> _Your assignment_: Resume the forum thread below on whether a C# int is always 32 bits, picking up right after its last quoted line.

> _Selected excerpt_:
Sign in to follow this  
agottem

In C#, is an 'int' really always 32 bits?

Recommended Posts

I'm trying to determine the minimum valid ranges of a C# int, and all sources seem to say an int is always 32 bits, no matter what. Is this really the case? It seems rather short-sighted of Microsoft to force all architectures supporting C# to virtualize the behavior of an int to be 32 bits. Also, if the size is forced to be 32 bits, is the endianness of the type also forced to be little endian? I really hope this isn't the case, since this seems like it'd be problematic for architectures where the ideal int size is, say, 31 bits.

Share this post


Link to post
Share on other sites
Quote:

I'm trying to determine the minimum valid ranges of a C# int, and all sources seem to say an int is always 32 bits, no matter what. Is this really the case?

The C# 'int' is an alias for the CLR type System.Int32 which, as the name implies, is always 32-bits.

Quote:

It seems rather short-sighted of Microsoft to force all architectures supporting C# to virtualize the behavior of an int to be 32 bits.

Why do you think that? The CLR is a virtualized runtime environment. It makes no difference if the defined size of a type is 32 bits or 76 bits. It's basically just as easy to implement.

Quote:

I really hope this isn't the case, since this seems like it'd be problematic for architectures where the ideal int size is, say, 31 bits.

> _Supplied material_:
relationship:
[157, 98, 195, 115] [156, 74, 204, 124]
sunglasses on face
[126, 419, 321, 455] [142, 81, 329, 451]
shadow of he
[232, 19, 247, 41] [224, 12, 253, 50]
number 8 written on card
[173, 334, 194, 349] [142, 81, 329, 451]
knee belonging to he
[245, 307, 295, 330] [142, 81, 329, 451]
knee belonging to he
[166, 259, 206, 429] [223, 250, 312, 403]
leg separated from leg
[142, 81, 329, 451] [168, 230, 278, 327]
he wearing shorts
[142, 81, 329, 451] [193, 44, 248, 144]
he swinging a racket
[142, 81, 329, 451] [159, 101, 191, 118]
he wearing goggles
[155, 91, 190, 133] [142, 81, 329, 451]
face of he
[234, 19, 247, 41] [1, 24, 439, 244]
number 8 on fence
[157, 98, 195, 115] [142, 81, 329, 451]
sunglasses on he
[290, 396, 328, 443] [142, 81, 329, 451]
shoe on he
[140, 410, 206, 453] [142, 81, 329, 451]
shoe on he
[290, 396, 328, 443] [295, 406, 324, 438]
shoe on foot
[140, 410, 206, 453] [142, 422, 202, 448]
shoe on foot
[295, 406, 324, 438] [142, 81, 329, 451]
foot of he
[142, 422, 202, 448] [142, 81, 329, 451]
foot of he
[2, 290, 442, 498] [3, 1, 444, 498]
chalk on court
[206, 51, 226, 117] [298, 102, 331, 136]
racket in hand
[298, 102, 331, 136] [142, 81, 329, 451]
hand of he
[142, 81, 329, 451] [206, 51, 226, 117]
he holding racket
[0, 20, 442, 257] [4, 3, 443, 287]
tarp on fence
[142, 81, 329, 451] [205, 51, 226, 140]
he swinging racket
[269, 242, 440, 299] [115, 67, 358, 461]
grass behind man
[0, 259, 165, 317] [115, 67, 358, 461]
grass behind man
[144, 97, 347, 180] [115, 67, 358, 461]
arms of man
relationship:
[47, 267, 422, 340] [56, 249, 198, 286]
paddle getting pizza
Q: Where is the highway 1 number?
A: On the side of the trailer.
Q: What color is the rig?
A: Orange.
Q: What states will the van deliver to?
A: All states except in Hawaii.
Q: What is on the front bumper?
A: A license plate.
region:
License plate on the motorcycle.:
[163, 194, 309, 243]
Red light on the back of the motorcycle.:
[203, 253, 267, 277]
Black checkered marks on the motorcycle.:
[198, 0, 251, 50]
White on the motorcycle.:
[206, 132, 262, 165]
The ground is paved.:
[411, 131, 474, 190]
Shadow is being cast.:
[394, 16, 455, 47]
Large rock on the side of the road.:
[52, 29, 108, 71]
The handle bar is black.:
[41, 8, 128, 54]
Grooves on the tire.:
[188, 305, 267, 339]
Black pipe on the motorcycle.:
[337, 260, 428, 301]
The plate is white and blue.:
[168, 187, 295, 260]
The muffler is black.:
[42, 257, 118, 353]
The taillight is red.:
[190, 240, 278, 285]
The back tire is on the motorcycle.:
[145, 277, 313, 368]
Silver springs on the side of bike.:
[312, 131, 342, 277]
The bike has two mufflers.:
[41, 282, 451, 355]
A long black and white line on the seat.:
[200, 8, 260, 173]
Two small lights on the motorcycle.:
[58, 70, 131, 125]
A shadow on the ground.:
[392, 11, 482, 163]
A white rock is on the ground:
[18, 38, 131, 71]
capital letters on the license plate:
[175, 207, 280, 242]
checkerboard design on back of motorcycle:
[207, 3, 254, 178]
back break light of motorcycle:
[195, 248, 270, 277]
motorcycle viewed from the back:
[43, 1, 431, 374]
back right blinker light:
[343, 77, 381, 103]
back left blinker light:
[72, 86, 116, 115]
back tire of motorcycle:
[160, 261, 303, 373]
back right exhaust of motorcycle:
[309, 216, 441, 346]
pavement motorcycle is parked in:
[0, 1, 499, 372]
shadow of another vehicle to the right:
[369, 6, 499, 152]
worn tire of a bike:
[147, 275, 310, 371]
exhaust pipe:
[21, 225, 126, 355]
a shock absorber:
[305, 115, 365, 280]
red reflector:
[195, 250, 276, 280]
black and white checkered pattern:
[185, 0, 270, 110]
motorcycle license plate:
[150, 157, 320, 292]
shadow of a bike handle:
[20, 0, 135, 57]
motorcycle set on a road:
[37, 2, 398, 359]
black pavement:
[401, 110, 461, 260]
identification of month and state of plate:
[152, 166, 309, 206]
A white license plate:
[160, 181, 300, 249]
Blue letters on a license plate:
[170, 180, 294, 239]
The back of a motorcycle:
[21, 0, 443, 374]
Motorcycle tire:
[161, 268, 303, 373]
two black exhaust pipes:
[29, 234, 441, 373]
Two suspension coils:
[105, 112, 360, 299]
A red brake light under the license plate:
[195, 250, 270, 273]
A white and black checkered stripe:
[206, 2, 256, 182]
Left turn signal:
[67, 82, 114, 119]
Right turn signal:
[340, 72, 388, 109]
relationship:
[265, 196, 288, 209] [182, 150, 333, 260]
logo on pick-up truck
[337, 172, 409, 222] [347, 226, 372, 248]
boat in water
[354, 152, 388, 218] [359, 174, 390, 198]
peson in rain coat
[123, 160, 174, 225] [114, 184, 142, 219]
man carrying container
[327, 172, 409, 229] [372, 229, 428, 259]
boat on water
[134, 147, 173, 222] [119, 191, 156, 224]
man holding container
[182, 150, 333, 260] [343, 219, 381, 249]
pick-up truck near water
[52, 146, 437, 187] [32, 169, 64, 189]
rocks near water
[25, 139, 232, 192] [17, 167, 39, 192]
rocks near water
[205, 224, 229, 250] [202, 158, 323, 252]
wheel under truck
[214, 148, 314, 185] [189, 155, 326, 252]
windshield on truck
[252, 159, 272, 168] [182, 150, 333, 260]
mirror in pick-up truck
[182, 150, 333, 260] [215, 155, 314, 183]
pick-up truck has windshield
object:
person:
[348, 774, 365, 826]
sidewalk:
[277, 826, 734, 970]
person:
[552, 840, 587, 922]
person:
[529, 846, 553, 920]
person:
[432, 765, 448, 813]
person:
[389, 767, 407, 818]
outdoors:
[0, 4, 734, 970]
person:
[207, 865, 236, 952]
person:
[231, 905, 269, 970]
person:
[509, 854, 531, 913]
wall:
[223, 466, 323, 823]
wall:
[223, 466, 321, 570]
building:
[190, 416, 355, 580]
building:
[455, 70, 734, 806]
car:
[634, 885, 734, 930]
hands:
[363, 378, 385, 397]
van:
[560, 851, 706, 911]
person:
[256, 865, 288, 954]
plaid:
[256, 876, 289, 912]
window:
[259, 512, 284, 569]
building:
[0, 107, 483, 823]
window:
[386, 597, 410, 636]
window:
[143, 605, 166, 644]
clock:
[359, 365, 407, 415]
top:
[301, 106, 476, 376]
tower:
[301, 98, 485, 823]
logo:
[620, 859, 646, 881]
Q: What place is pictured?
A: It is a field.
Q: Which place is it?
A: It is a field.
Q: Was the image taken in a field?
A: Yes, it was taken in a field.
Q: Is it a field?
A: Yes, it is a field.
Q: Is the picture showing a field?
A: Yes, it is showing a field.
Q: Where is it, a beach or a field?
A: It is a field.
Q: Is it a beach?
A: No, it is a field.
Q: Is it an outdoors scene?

> _Output of the task_:
"int" is a name. It's not a fundamental aspect of a computer architecture. The closest you get to something like an "ideal int size" is probably the register size of the GP registers on the chip, and dealing with a mismatch in the size of a fundamental type in the language and the size of a register is a well-known and more-or-less trivially solvable problem (and has been for some time now). In C or C++, for example, the size of the 'int' type doesn't always match the processor's register size, and this causes very little trouble.

Share this post


Link to post
Share on other sites
Quote:
Original post by jpetrie
Why do you think that? The CLR is a virtualized runtime environment. It makes no difference if the defined size of a type is 32 bits or 76 bits. It's basically just as easy to implement.


Performance wise, it does make a difference. If I'm running on an architecture that doesn't support a native 32 bit type, I now need to emulate 32 bit behavior such as overflow and underflow.

Why not just take the C approach, and define guaranteed minimums for these types? This would allow the compiler to use a more natural sized int, so long as it meets the minimum range requirements.

Share this post


Link to post
Share on other sites
Yes, the System.Int32 data type is always represented by 32 bits. Imagine that. It's actually amazingly useful to be able to depend on sizes of the built-in data types. No, it's not forced to any sort of "endianness". The two concepts aren't really related.

If you manage to find an architecture that likes integers to be sized to 31 bits, you're not going to be running common and widely used operating systems and APIs on it anyway, so it's a moot point.

Share this post


Link to post
Share on other sites
C/C++ is a systems level programming language and it helps to have the data sizes be different sizes sometimes to better fit the actual hardware platform the compiler is running on.

C# is an application level programming language aimed at rapid development. It runs on a virtual machine, and co-exists with, and inter-operates with all the .NET languages under the common language run time. It's nice to know things like that for sure.

C/C++ is a portable assembly meant to run right on top the hardware platform.

C# is part of the .NET tech. It runs on top the CLR, not the hardware. You shouldn't have to care about these details.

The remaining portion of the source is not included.